▶ [Information provided]
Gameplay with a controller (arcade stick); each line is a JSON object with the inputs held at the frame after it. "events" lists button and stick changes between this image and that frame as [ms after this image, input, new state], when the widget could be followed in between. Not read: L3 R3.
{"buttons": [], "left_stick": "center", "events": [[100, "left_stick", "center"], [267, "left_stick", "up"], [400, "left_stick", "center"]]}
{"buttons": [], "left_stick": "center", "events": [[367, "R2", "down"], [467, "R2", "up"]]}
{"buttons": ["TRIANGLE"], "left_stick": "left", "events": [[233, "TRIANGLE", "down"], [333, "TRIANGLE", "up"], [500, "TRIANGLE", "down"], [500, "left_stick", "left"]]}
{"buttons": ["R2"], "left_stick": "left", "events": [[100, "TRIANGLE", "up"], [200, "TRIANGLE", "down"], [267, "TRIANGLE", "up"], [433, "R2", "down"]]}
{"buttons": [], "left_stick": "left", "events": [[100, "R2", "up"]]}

▶ [Task to complete]
Find how many lines in the listing hold "buttons", and reply with that number only.

▶ [Result of this task]
5